**Task:**
Keeping every word the same, give again only the lines from the one with "left knee: (958, 1367, 11)" through the end of the data, both included, and leave every picture out.

(Body or hand keypoint data)

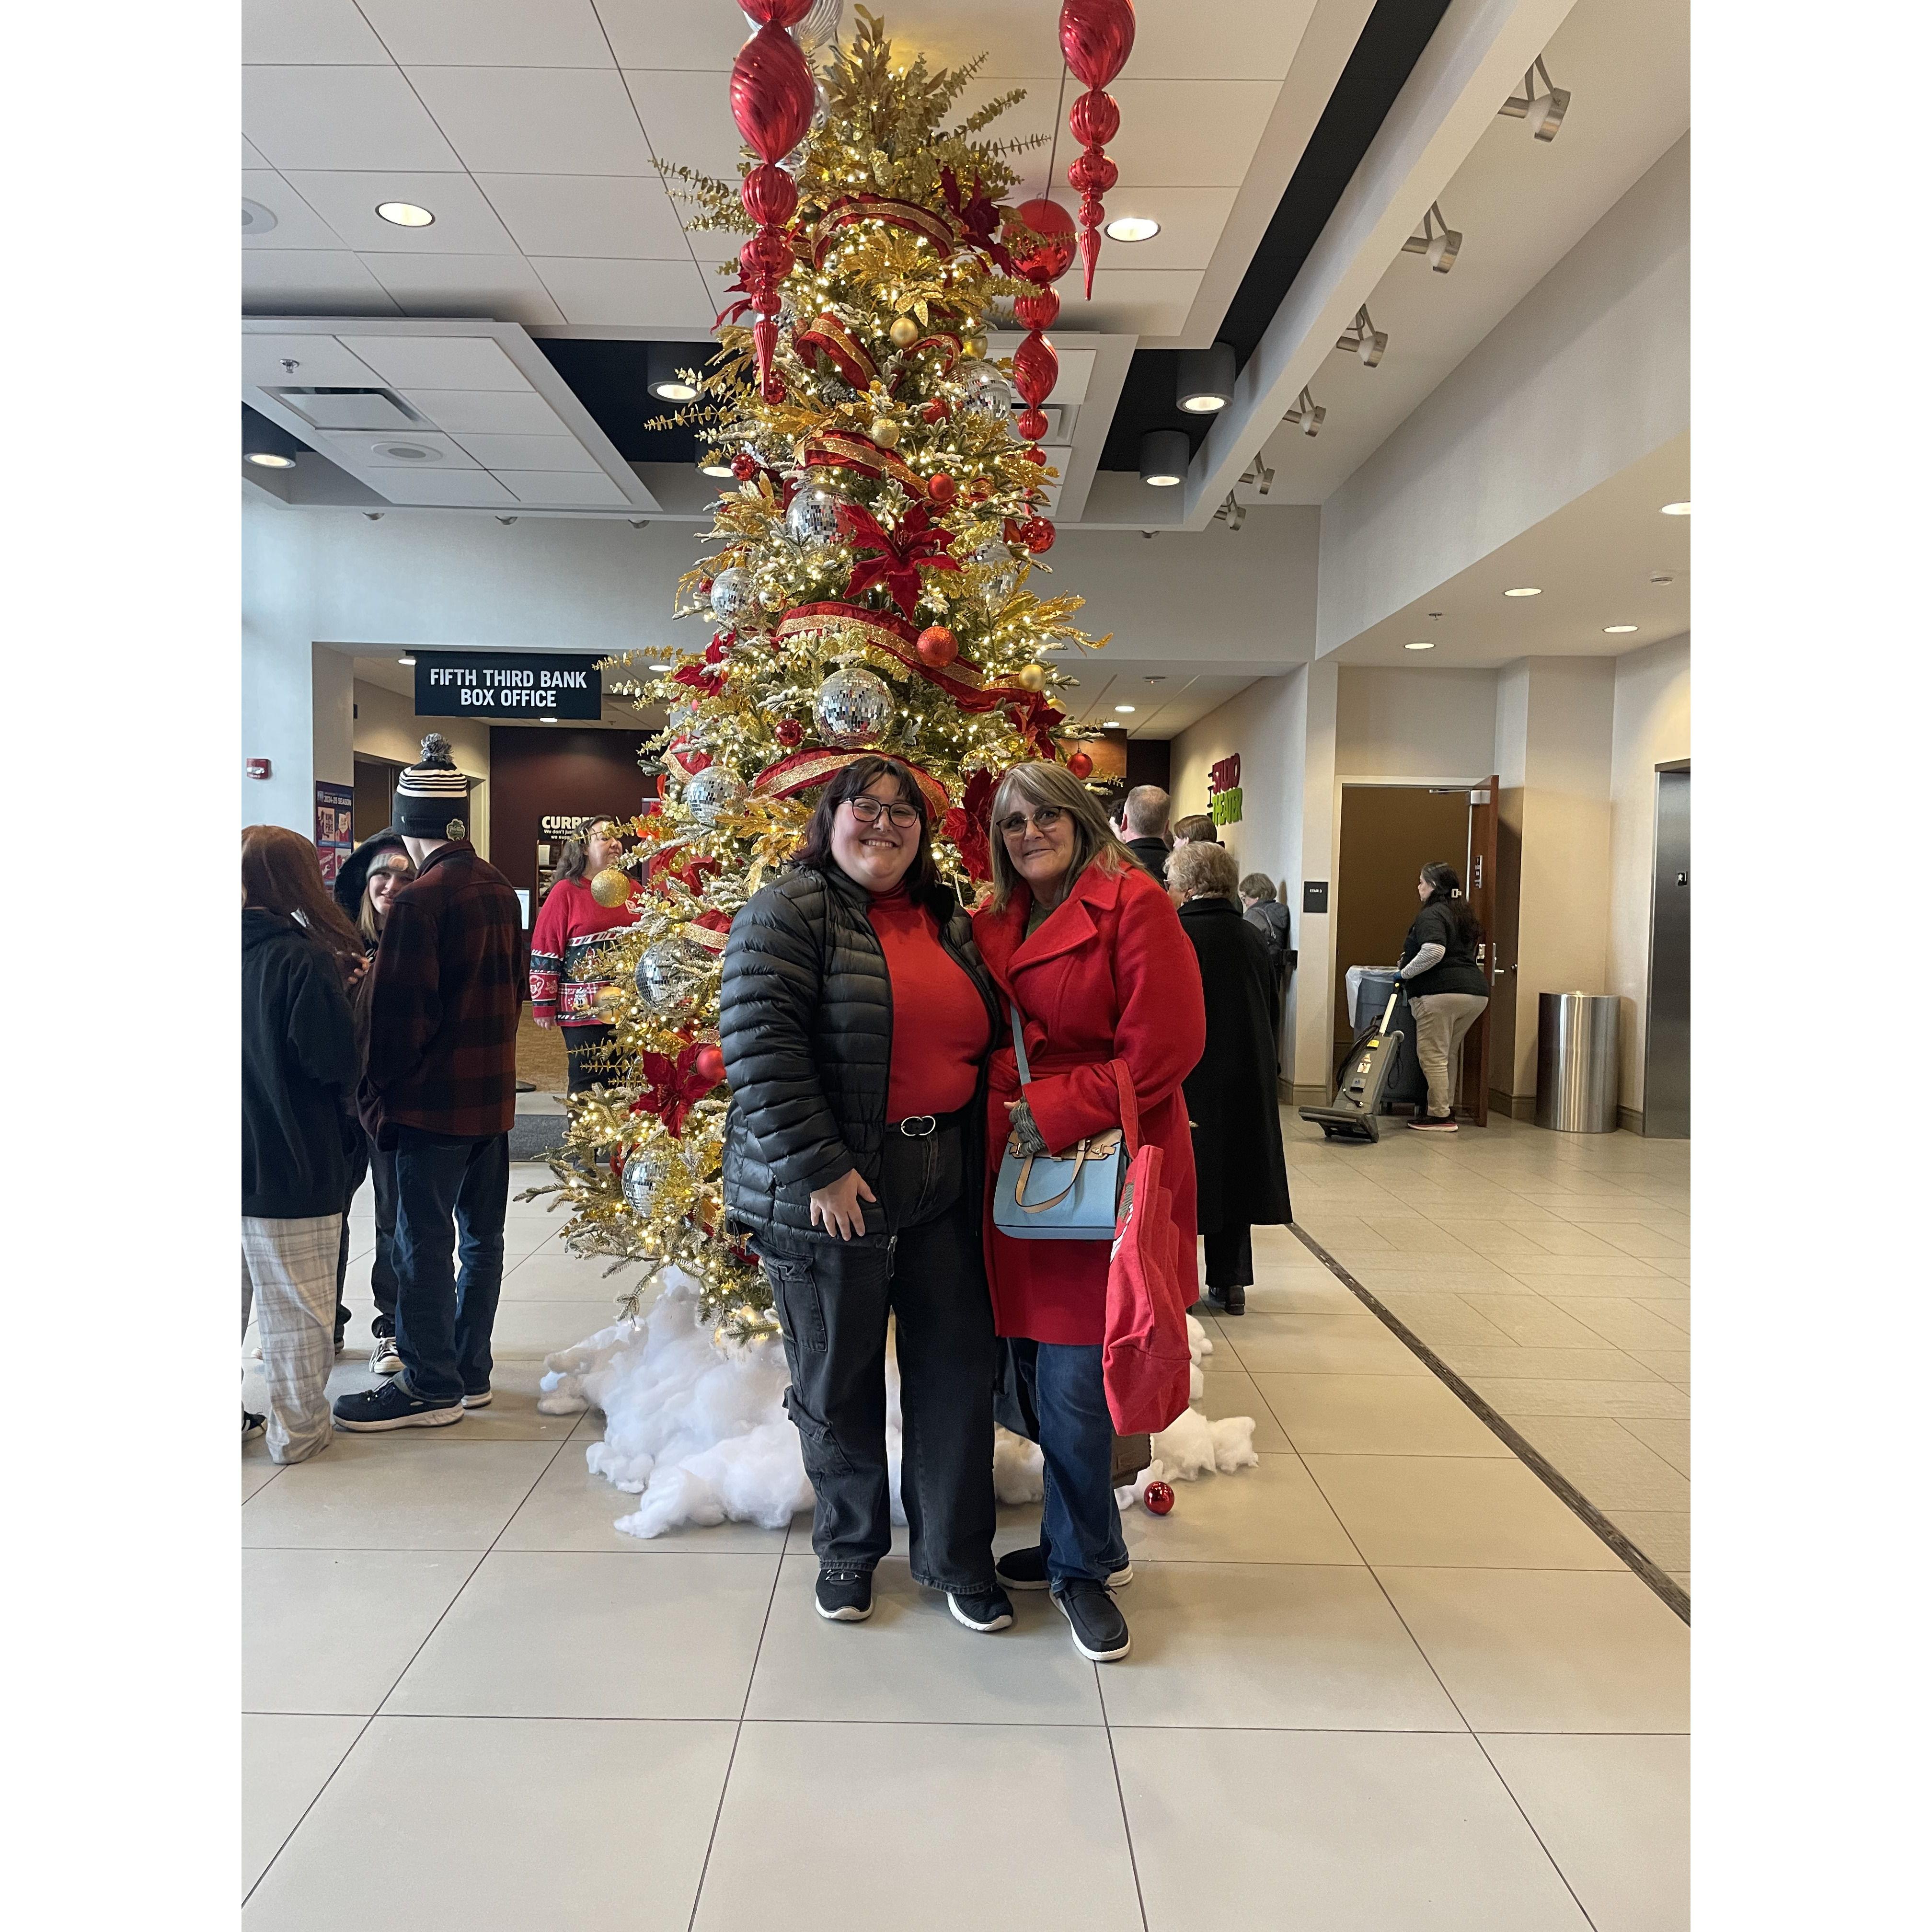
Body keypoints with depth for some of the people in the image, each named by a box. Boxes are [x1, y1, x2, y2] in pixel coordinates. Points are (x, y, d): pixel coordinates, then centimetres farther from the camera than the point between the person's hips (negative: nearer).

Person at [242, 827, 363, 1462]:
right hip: (289, 1164, -6)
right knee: (296, 1306, 8)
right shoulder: (303, 961, -18)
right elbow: (335, 1063, -18)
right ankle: (298, 1428, 19)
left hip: (236, 1159, 6)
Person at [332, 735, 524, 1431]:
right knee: (482, 1234, 14)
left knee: (424, 1241, 2)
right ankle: (470, 1371, 25)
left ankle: (431, 1385, 11)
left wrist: (378, 1093, -7)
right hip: (492, 1092, 8)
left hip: (434, 1099, -8)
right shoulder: (500, 890, 7)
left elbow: (399, 1015, -16)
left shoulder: (420, 903, -17)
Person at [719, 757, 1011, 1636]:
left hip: (942, 1190, 6)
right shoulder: (789, 913, -8)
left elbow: (980, 1038, 22)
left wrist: (975, 1155, 14)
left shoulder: (947, 920, 13)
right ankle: (849, 1547, 33)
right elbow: (760, 1048, -18)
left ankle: (957, 1554, 29)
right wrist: (819, 1167, -20)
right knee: (838, 1381, 10)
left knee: (958, 1367, 11)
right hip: (829, 1191, -5)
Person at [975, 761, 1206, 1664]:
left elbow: (1163, 1047, -14)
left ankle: (1082, 1565, 20)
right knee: (1037, 1372, 11)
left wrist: (1054, 1114, -14)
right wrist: (1003, 1111, 1)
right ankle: (1084, 1545, 33)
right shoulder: (992, 925, 13)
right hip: (1019, 1174, 6)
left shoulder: (1134, 904, -7)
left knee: (1071, 1384, -3)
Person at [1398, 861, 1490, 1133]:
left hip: (1442, 992, -9)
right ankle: (1447, 1108, 21)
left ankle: (1440, 1116, -2)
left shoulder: (1432, 915, -7)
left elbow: (1434, 952, -23)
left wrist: (1406, 973, -11)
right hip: (1477, 991, 9)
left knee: (1432, 1054, -3)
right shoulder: (1463, 914, 22)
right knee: (1449, 1052, 17)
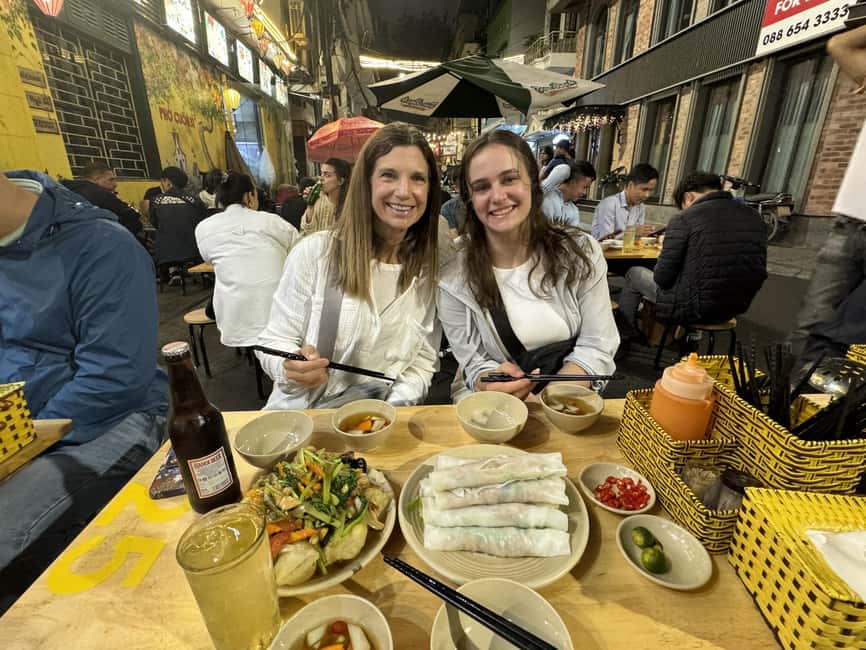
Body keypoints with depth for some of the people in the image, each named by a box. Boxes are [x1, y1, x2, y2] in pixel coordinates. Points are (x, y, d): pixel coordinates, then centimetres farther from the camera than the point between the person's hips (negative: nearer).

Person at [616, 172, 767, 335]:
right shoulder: (754, 216, 2)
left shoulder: (684, 219, -16)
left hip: (693, 307, -6)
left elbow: (662, 277, -16)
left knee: (634, 273, 18)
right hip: (735, 308, 7)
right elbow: (759, 273, 8)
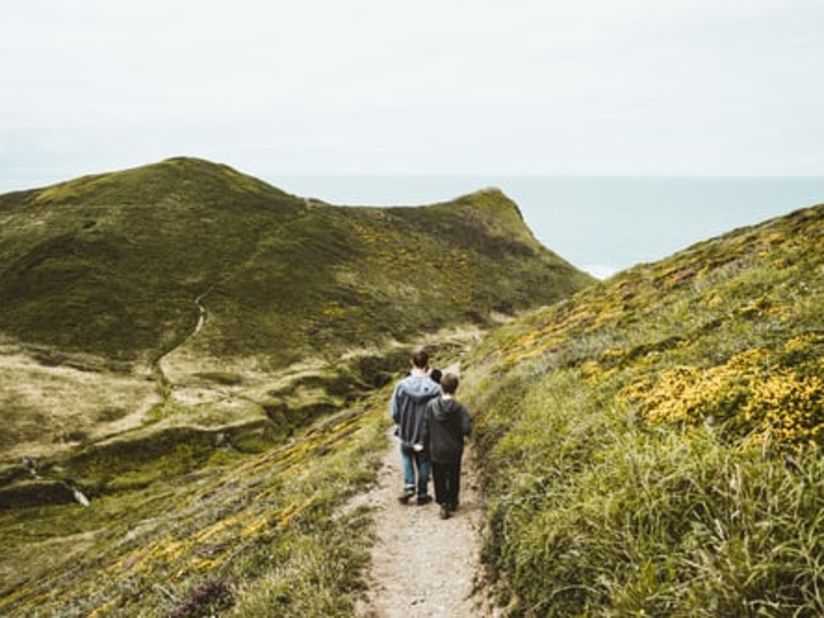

**Result of this exercise:**
left knee: (958, 1367, 11)
right hip: (829, 1191, -5)
Person at [975, 761, 1206, 1664]:
left elbow: (1163, 1047, -14)
left ankle: (1082, 1565, 20)
right knee: (1037, 1372, 11)
left wrist: (1054, 1114, -14)
right wrist: (1003, 1111, 1)
right ankle: (1084, 1545, 33)
right shoulder: (992, 925, 13)
right hip: (1019, 1174, 6)
left shoulder: (1134, 904, -7)
left knee: (1071, 1384, -3)
Person at [1398, 861, 1490, 1133]:
left hip: (1442, 992, -9)
right ankle: (1447, 1108, 21)
left ankle: (1440, 1116, -2)
left shoulder: (1432, 915, -7)
left elbow: (1434, 952, -23)
left wrist: (1406, 973, -11)
right hip: (1477, 991, 9)
left knee: (1432, 1054, -3)
right shoulder: (1463, 914, 22)
right knee: (1449, 1052, 17)
Body keypoints with depth for some of the people in the image, each named by a box. Boxes are [x1, y1, x2, y2] in pixel coordinates. Points are (x, y, d): pixel coordinates, then centimetres farther from the camera than the point between the person's hips (negative: nearer).

Person at [616, 172, 767, 335]:
right shoulder: (754, 216, 2)
left shoulder: (684, 219, -16)
left hip: (693, 307, -6)
left elbow: (662, 277, -16)
left knee: (634, 273, 18)
right hip: (735, 308, 7)
right elbow: (759, 273, 8)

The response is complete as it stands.